I'm not big into crying. And I don't mean the tiny sniffles that come with one of those Humane Society commercials, or the tear that sneaks down your cheek during some terribly emotional scene in a movie/show/book/life event - I mean crying. Tears, sniffles, puffy face and eyes, feeling like your heart is breaking, crying. To me, it's a huge sign of weakness that I have never been able to afford. So, when I break down, things are usually really, seriously, bad.
At 3:30 this morning I started crying. And I quickly went past the upset cry into the had-to-shove-a-pillow-in-my-face weeping, where I was hiccuping, gasping, and thought my soul was shattering. While I've been able to maintain some semblance of control, the tears have been here all day - along with sporadic cry fests. I'm fighting the good fight, trying to gain composure and find strength again, but I feel like I'm failing.
Backstory - My cat, Princess, gave birth to Frost, Gunther, and Saphyra a little over 8 years ago. I have 5 more cats, and for the most part, everyone gets along. Princess and her kittens (who have always been called either the triplets, or the kittens - even though they're 8) are the bullies of the house - everyone is wary of them and basically lets them do whatever. They occasionally get into trouble for picking fights with the other cats, but by no means are they abused, neglected, or ignored. All 9 of my cats are ridiculously spoiled and pampered. People tell me that if reincarnation exists, they want to come back as one of my cats - their lives are that good. The cats are like children to me. They are my babies and while that may be silly to some, I love them as much as I would a human child.

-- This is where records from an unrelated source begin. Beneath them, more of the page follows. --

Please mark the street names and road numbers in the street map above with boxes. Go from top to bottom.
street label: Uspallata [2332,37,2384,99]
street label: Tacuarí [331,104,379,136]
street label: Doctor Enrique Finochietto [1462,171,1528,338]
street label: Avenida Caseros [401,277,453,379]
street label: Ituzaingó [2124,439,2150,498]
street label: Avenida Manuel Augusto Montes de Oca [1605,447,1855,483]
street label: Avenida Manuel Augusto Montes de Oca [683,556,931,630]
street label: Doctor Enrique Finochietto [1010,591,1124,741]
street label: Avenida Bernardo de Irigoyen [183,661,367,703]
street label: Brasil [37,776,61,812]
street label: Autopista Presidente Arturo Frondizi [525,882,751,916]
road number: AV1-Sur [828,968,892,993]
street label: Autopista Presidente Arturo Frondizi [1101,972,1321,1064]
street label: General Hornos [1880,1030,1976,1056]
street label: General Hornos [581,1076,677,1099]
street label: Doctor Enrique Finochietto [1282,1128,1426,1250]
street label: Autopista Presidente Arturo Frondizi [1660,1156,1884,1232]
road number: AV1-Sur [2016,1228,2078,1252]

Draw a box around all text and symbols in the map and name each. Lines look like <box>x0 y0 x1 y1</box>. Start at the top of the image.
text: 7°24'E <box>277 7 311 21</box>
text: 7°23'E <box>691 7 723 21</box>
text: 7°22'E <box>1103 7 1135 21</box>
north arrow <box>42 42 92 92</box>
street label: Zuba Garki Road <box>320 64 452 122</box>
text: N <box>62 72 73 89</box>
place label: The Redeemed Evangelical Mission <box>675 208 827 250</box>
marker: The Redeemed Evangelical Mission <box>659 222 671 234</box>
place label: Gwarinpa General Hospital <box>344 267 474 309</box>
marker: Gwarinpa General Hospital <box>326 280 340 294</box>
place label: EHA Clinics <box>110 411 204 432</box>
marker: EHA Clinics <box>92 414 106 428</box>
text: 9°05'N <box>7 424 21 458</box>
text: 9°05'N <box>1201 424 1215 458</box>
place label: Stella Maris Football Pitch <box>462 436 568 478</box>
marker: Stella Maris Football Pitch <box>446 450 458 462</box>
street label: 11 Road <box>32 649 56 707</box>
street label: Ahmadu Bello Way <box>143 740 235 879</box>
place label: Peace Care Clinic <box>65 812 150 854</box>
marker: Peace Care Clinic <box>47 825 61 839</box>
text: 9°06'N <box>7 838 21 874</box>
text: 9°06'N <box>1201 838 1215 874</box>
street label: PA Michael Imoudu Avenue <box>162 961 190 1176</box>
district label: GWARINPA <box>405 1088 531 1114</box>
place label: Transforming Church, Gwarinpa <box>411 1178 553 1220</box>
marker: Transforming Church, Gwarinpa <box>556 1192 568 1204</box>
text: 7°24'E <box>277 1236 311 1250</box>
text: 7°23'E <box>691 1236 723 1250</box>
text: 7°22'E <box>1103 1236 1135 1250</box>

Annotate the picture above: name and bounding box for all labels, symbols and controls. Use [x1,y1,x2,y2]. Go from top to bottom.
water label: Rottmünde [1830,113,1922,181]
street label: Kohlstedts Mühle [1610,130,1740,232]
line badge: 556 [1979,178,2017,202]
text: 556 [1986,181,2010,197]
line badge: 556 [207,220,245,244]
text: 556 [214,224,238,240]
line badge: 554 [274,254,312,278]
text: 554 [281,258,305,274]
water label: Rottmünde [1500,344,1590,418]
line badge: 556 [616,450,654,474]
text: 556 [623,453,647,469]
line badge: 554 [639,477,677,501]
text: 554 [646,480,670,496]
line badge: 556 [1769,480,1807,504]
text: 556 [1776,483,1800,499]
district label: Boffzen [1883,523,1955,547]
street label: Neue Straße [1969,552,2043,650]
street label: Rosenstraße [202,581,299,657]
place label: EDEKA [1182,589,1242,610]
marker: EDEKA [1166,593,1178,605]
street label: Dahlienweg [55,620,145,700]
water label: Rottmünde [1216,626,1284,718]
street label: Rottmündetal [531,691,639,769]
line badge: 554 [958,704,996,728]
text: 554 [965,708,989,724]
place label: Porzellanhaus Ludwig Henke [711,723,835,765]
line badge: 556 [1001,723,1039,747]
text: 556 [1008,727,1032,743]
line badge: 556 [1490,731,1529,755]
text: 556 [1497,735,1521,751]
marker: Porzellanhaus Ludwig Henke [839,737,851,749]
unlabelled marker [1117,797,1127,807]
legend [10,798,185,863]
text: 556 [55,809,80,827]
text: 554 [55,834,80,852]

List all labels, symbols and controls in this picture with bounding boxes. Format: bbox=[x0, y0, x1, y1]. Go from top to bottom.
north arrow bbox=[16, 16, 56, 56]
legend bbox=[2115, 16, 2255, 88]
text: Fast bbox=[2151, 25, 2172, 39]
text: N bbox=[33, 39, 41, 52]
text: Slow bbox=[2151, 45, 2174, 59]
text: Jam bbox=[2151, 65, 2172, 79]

They free feed on specialty dry food, have fountains and almost all our sinks have water trickling from the spouts. They get shaker treats almost weekly, along with moist food on special occasions, and people food scraps. Each cat has their favorite treat.
What's wrong - A little over two weeks ago, we went to Kentucky for 5 days to visit some of my family. When we returned, I started a new position at work - working days. So the first time in our relationship, we're working the same schedule. On Saturday, my husband randomly stated that Gunther was looking thin. As he is our lean cat, this was not abnormal, so I blew it off. We continued our weekend activities as normal. On Monday, Gunther came to beg for some table scraps because I was eating fries with Ranch - one of his favorite treats. I gave him the Ranch cup, he sniffed it, and sat back down. It was then that I noticed his weight loss. I could see his hip bones. When I pet him, I could feel his ribs and each one of his vertebrae.
We immediately took him to kitty ER where they ran a ton of tests, strapped an IV to him, and pushed fluids through him. They kept him overnight, not finding anything medically wrong with him. Some of his levels were elevated, but that could've been because of the stress of being in the ER and the 45 minute drive to get there. So I picked him up in the morning and took him to our vet, where he stayed the day, continuing to get fluids. She sent him home with us last night, along with liquid food that we are to force-feed him four times a day. He HATES this.
He still has the IV strapped to his leg, just in case he doesn't start eating on his own and we have to take him back to the vet. Last night we decided to lock him into the spare room that our oldest cat usually shares with our youngest. They were both kicked out into the living room so Gunther could sleep, eat, and poop in peace. At 3:30 this morning, he decided he was done being in that room and ran out as I was opening the door to give him some liquid food. Every ounce of food and water that had been left for him was still there. Upon his escape to the rest of the house, he pooped, and went into one of the window seats and promptly went back to sleep. This was when I finally lost it. My baby is starving himself to death - and there's nothing I can do about it. At 6, we force-fed him some food. At 9, he started vomiting. By 11:30, my vet had heard from me five times. They have limited hours on Wednesdays, so we are taking him back in tomorrow for more tests, antibiotics, medications, fluids, force-feedings, and observation.
I have never felt so terrible in my life. Helpless, frustrated and impotent don't even begin to touch on the bone-deep desperation I feel. I know I'm going to outlive my kids. I'm not in denial about that. But he's only 8 - and there's NOTHING wrong with him. I'm not ready. And I don't know what to do.
That's probably the hardest part. The not knowing how to help your kid. Watching him waste away in front of you, and not being able to do a damn thing about it.